[EXERCISE DIRECTIONS]:
The records below hold pictures; please leave those out and retype the rest exactly.

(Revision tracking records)

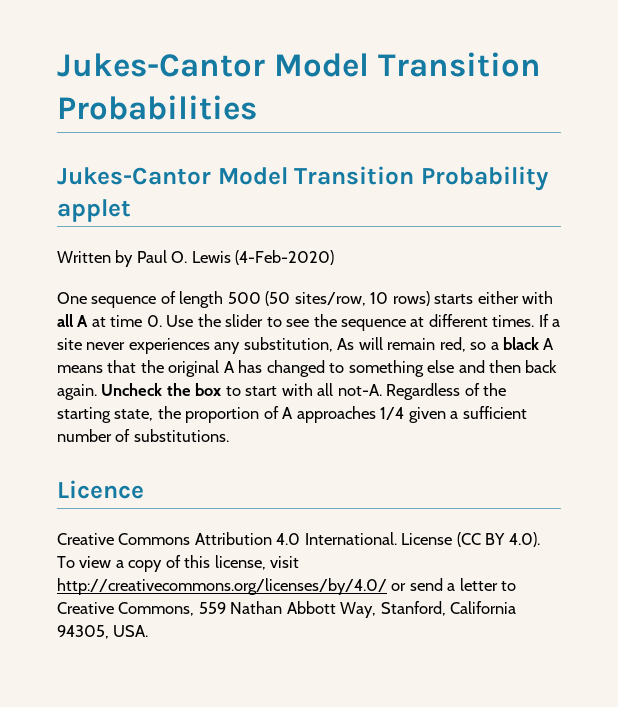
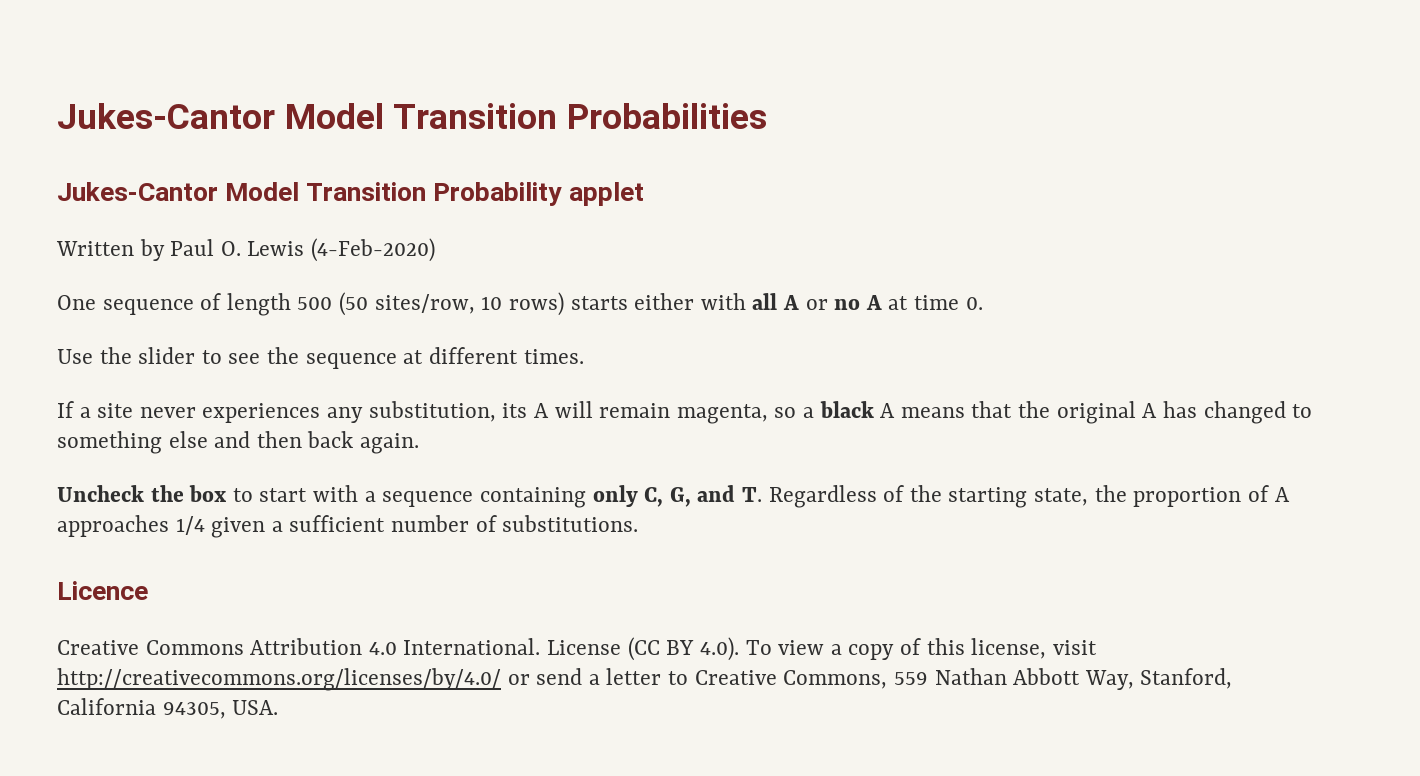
(89, 321) none -> [805,295,882,310] or no A
(162, 321) none -> (983, 303) //
(535, 321) none -> (584, 356) //
[337,338,355,350] As -> [502,403,549,418] its A
[439,337,466,352] red, -> [676,404,768,424] magenta,
(97, 392) none -> (420, 443) //
[317,383,382,396] all not-A. -> [364,485,762,508] a sequence containing only C, G, and T.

[SOLUTION FOR THIS PROBLEM]:
(89, 321) none -> [805,295,882,310] or no A
(162, 321) none -> (983, 303) //
(535, 321) none -> (584, 356) //
[337,338,355,350] As -> [502,403,549,418] its A
[439,337,466,352] red, -> [676,404,768,424] magenta,
(97, 392) none -> (420, 443) //
[317,383,382,396] all not-A. -> [364,485,762,508] a sequence containing only C, G, and T.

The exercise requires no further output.